### RECORDED INFORMATION:

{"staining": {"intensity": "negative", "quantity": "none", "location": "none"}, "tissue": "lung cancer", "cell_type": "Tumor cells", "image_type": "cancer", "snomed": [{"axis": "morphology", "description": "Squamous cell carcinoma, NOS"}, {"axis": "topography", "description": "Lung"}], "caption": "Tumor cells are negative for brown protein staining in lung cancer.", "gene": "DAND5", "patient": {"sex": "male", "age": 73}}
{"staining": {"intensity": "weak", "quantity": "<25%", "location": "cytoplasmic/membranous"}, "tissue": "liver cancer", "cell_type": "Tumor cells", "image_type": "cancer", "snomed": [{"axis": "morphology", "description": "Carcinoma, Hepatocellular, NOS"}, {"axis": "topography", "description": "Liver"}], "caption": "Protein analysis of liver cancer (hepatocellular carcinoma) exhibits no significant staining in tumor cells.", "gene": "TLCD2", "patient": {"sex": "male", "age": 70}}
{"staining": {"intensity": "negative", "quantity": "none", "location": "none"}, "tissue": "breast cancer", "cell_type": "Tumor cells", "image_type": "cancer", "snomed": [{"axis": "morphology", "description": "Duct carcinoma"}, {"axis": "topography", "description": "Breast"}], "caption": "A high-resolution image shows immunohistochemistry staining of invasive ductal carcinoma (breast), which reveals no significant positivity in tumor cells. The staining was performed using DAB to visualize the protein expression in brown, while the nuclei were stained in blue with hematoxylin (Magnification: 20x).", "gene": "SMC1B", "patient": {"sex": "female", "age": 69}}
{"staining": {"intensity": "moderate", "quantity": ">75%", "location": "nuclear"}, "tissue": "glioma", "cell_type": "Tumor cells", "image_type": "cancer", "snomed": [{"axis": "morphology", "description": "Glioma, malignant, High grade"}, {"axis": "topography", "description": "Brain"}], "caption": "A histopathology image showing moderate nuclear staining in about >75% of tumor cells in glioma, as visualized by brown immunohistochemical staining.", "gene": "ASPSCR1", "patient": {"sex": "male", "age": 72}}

### WHAT TO DO:
Return the material exactly as it stands above, but only from its first line to the line containing "high-resolution image shows", both ends included.

### PROBLEM SOLUTION:
{"staining": {"intensity": "negative", "quantity": "none", "location": "none"}, "tissue": "lung cancer", "cell_type": "Tumor cells", "image_type": "cancer", "snomed": [{"axis": "morphology", "description": "Squamous cell carcinoma, NOS"}, {"axis": "topography", "description": "Lung"}], "caption": "Tumor cells are negative for brown protein staining in lung cancer.", "gene": "DAND5", "patient": {"sex": "male", "age": 73}}
{"staining": {"intensity": "weak", "quantity": "<25%", "location": "cytoplasmic/membranous"}, "tissue": "liver cancer", "cell_type": "Tumor cells", "image_type": "cancer", "snomed": [{"axis": "morphology", "description": "Carcinoma, Hepatocellular, NOS"}, {"axis": "topography", "description": "Liver"}], "caption": "Protein analysis of liver cancer (hepatocellular carcinoma) exhibits no significant staining in tumor cells.", "gene": "TLCD2", "patient": {"sex": "male", "age": 70}}
{"staining": {"intensity": "negative", "quantity": "none", "location": "none"}, "tissue": "breast cancer", "cell_type": "Tumor cells", "image_type": "cancer", "snomed": [{"axis": "morphology", "description": "Duct carcinoma"}, {"axis": "topography", "description": "Breast"}], "caption": "A high-resolution image shows immunohistochemistry staining of invasive ductal carcinoma (breast), which reveals no significant positivity in tumor cells. The staining was performed using DAB to visualize the protein expression in brown, while the nuclei were stained in blue with hematoxylin (Magnification: 20x).", "gene": "SMC1B", "patient": {"sex": "female", "age": 69}}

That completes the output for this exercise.